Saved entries
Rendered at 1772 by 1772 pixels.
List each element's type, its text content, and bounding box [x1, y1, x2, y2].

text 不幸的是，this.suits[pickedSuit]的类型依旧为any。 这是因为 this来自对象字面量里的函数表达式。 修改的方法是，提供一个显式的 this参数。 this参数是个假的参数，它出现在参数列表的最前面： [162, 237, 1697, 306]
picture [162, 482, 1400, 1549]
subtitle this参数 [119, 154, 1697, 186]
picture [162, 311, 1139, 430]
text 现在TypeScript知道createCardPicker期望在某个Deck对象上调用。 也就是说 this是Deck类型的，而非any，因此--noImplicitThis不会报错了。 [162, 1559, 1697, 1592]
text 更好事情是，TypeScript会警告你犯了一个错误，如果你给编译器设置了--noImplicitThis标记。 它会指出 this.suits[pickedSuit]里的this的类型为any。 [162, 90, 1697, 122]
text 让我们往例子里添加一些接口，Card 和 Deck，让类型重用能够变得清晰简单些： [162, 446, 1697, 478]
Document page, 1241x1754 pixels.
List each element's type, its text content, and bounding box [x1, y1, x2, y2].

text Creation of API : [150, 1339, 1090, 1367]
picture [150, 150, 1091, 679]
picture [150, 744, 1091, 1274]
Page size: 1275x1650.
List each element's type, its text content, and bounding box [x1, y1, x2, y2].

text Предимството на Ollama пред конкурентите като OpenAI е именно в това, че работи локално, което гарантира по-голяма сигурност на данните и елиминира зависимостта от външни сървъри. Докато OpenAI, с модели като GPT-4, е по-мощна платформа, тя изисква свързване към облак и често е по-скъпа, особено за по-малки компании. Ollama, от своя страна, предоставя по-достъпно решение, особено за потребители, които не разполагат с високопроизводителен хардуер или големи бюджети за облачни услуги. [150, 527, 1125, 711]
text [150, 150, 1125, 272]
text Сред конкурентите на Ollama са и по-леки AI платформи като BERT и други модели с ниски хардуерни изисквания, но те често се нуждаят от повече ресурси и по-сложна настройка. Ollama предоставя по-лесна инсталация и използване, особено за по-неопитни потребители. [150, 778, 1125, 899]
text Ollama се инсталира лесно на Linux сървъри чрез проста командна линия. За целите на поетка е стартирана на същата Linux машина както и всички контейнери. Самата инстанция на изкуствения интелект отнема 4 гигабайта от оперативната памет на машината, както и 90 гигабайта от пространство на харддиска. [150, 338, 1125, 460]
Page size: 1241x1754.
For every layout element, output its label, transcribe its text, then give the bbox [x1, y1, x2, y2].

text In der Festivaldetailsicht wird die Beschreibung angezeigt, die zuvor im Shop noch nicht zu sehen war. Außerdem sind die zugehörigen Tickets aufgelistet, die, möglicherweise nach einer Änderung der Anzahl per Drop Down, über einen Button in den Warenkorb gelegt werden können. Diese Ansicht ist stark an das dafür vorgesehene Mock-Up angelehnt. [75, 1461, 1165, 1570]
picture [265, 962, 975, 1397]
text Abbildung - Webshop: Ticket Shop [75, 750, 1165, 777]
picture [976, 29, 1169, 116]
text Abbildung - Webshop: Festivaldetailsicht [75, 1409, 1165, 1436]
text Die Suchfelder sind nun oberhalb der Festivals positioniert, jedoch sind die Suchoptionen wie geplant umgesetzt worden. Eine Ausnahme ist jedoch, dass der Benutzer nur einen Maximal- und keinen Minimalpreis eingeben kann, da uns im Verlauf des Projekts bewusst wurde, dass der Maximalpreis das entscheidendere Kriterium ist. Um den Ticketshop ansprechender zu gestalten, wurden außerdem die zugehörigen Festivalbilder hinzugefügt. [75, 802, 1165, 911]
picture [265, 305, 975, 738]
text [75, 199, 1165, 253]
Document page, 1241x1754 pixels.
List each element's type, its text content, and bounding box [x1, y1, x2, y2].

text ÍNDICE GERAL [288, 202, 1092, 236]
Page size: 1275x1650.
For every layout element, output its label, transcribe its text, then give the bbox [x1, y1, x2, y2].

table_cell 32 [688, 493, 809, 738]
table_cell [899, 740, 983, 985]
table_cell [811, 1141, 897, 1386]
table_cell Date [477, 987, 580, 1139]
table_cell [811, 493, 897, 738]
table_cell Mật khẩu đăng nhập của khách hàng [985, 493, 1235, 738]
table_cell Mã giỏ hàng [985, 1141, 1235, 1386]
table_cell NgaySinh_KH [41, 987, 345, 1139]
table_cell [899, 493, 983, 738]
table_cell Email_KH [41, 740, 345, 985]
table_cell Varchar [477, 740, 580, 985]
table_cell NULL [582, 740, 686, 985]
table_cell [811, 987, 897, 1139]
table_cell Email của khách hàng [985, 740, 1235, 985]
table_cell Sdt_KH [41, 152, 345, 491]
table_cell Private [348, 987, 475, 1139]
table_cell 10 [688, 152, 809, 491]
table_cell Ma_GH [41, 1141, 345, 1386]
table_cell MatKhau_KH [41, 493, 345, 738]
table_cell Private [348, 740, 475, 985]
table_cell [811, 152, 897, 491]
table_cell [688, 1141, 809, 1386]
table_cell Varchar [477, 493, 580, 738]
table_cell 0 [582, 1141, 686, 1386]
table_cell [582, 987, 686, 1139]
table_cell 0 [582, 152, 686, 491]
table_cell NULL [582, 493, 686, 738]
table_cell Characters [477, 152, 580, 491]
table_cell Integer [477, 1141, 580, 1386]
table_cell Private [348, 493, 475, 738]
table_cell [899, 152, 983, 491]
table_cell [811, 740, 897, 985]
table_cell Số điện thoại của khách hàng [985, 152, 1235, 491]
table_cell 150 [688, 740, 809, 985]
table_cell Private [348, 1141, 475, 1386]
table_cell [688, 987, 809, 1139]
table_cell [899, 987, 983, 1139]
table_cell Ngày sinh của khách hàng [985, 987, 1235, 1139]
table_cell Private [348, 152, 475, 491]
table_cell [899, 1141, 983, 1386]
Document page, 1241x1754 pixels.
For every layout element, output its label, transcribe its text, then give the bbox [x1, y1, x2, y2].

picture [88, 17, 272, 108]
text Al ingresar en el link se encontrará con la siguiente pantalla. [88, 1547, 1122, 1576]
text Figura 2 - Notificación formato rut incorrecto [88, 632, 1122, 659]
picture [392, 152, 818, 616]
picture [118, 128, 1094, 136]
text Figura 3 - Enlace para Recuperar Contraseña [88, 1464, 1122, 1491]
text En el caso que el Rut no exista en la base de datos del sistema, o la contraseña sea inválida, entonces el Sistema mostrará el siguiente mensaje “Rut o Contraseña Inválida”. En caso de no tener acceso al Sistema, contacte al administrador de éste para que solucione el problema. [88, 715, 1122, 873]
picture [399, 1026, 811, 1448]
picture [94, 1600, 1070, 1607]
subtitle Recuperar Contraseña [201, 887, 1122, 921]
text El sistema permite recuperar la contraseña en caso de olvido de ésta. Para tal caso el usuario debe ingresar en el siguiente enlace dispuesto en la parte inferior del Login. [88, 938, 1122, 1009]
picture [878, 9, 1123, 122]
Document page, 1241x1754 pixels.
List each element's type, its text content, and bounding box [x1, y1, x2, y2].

WORK TASK
Give all of the entries again, word for word.

EXERCISE RESULT
Rendered at 1772 by 1772 pixels.
List each element's type, its text content, and bounding box [x1, y1, x2, y2].

text 不幸的是，this.suits[pickedSuit]的类型依旧为any。 这是因为 this来自对象字面量里的函数表达式。 修改的方法是，提供一个显式的 this参数。 this参数是个假的参数，它出现在参数列表的最前面： [162, 237, 1697, 306]
picture [162, 482, 1400, 1549]
subtitle this参数 [119, 154, 1697, 186]
picture [162, 311, 1139, 430]
text 现在TypeScript知道createCardPicker期望在某个Deck对象上调用。 也就是说 this是Deck类型的，而非any，因此--noImplicitThis不会报错了。 [162, 1559, 1697, 1592]
text 更好事情是，TypeScript会警告你犯了一个错误，如果你给编译器设置了--noImplicitThis标记。 它会指出 this.suits[pickedSuit]里的this的类型为any。 [162, 90, 1697, 122]
text 让我们往例子里添加一些接口，Card 和 Deck，让类型重用能够变得清晰简单些： [162, 446, 1697, 478]
Document page, 1241x1754 pixels.
List each element's type, its text content, and bounding box [x1, y1, x2, y2].

text Creation of API : [150, 1339, 1090, 1367]
picture [150, 150, 1091, 679]
picture [150, 744, 1091, 1274]
Page size: 1275x1650.
List each element's type, its text content, and bounding box [x1, y1, x2, y2].

text Предимството на Ollama пред конкурентите като OpenAI е именно в това, че работи локално, което гарантира по-голяма сигурност на данните и елиминира зависимостта от външни сървъри. Докато OpenAI, с модели като GPT-4, е по-мощна платформа, тя изисква свързване към облак и често е по-скъпа, особено за по-малки компании. Ollama, от своя страна, предоставя по-достъпно решение, особено за потребители, които не разполагат с високопроизводителен хардуер или големи бюджети за облачни услуги. [150, 527, 1125, 711]
text [150, 150, 1125, 272]
text Сред конкурентите на Ollama са и по-леки AI платформи като BERT и други модели с ниски хардуерни изисквания, но те често се нуждаят от повече ресурси и по-сложна настройка. Ollama предоставя по-лесна инсталация и използване, особено за по-неопитни потребители. [150, 778, 1125, 899]
text Ollama се инсталира лесно на Linux сървъри чрез проста командна линия. За целите на поетка е стартирана на същата Linux машина както и всички контейнери. Самата инстанция на изкуствения интелект отнема 4 гигабайта от оперативната памет на машината, както и 90 гигабайта от пространство на харддиска. [150, 338, 1125, 460]
Page size: 1241x1754.
For every layout element, output its label, transcribe its text, then give the bbox [x1, y1, x2, y2].

text In der Festivaldetailsicht wird die Beschreibung angezeigt, die zuvor im Shop noch nicht zu sehen war. Außerdem sind die zugehörigen Tickets aufgelistet, die, möglicherweise nach einer Änderung der Anzahl per Drop Down, über einen Button in den Warenkorb gelegt werden können. Diese Ansicht ist stark an das dafür vorgesehene Mock-Up angelehnt. [75, 1461, 1165, 1570]
picture [265, 962, 975, 1397]
text Abbildung - Webshop: Ticket Shop [75, 750, 1165, 777]
picture [976, 29, 1169, 116]
text Abbildung - Webshop: Festivaldetailsicht [75, 1409, 1165, 1436]
text Die Suchfelder sind nun oberhalb der Festivals positioniert, jedoch sind die Suchoptionen wie geplant umgesetzt worden. Eine Ausnahme ist jedoch, dass der Benutzer nur einen Maximal- und keinen Minimalpreis eingeben kann, da uns im Verlauf des Projekts bewusst wurde, dass der Maximalpreis das entscheidendere Kriterium ist. Um den Ticketshop ansprechender zu gestalten, wurden außerdem die zugehörigen Festivalbilder hinzugefügt. [75, 802, 1165, 911]
picture [265, 305, 975, 738]
text [75, 199, 1165, 253]
Document page, 1241x1754 pixels.
List each element's type, its text content, and bounding box [x1, y1, x2, y2].

text ÍNDICE GERAL [288, 202, 1092, 236]
Page size: 1275x1650.
For every layout element, output its label, transcribe its text, then give the bbox [x1, y1, x2, y2].

table_cell 32 [688, 493, 809, 738]
table_cell [899, 740, 983, 985]
table_cell [811, 1141, 897, 1386]
table_cell Date [477, 987, 580, 1139]
table_cell [811, 493, 897, 738]
table_cell Mật khẩu đăng nhập của khách hàng [985, 493, 1235, 738]
table_cell Mã giỏ hàng [985, 1141, 1235, 1386]
table_cell NgaySinh_KH [41, 987, 345, 1139]
table_cell [899, 493, 983, 738]
table_cell Email_KH [41, 740, 345, 985]
table_cell Varchar [477, 740, 580, 985]
table_cell NULL [582, 740, 686, 985]
table_cell [811, 987, 897, 1139]
table_cell Email của khách hàng [985, 740, 1235, 985]
table_cell Sdt_KH [41, 152, 345, 491]
table_cell Private [348, 987, 475, 1139]
table_cell 10 [688, 152, 809, 491]
table_cell Ma_GH [41, 1141, 345, 1386]
table_cell MatKhau_KH [41, 493, 345, 738]
table_cell Private [348, 740, 475, 985]
table_cell [811, 152, 897, 491]
table_cell [688, 1141, 809, 1386]
table_cell Varchar [477, 493, 580, 738]
table_cell 0 [582, 1141, 686, 1386]
table_cell [582, 987, 686, 1139]
table_cell 0 [582, 152, 686, 491]
table_cell NULL [582, 493, 686, 738]
table_cell Characters [477, 152, 580, 491]
table_cell Integer [477, 1141, 580, 1386]
table_cell Private [348, 493, 475, 738]
table_cell [899, 152, 983, 491]
table_cell [811, 740, 897, 985]
table_cell Số điện thoại của khách hàng [985, 152, 1235, 491]
table_cell 150 [688, 740, 809, 985]
table_cell Private [348, 1141, 475, 1386]
table_cell [688, 987, 809, 1139]
table_cell [899, 987, 983, 1139]
table_cell Ngày sinh của khách hàng [985, 987, 1235, 1139]
table_cell Private [348, 152, 475, 491]
table_cell [899, 1141, 983, 1386]
Document page, 1241x1754 pixels.
For every layout element, output its label, transcribe its text, then give the bbox [x1, y1, x2, y2].

picture [88, 17, 272, 108]
text Al ingresar en el link se encontrará con la siguiente pantalla. [88, 1547, 1122, 1576]
text Figura 2 - Notificación formato rut incorrecto [88, 632, 1122, 659]
picture [392, 152, 818, 616]
picture [118, 128, 1094, 136]
text Figura 3 - Enlace para Recuperar Contraseña [88, 1464, 1122, 1491]
text En el caso que el Rut no exista en la base de datos del sistema, o la contraseña sea inválida, entonces el Sistema mostrará el siguiente mensaje “Rut o Contraseña Inválida”. En caso de no tener acceso al Sistema, contacte al administrador de éste para que solucione el problema. [88, 715, 1122, 873]
picture [399, 1026, 811, 1448]
picture [94, 1600, 1070, 1607]
subtitle Recuperar Contraseña [201, 887, 1122, 921]
text El sistema permite recuperar la contraseña en caso de olvido de ésta. Para tal caso el usuario debe ingresar en el siguiente enlace dispuesto en la parte inferior del Login. [88, 938, 1122, 1009]
picture [878, 9, 1123, 122]
Document page, 1241x1754 pixels.
List each element's type, its text content, and bounding box [x1, y1, x2, y2].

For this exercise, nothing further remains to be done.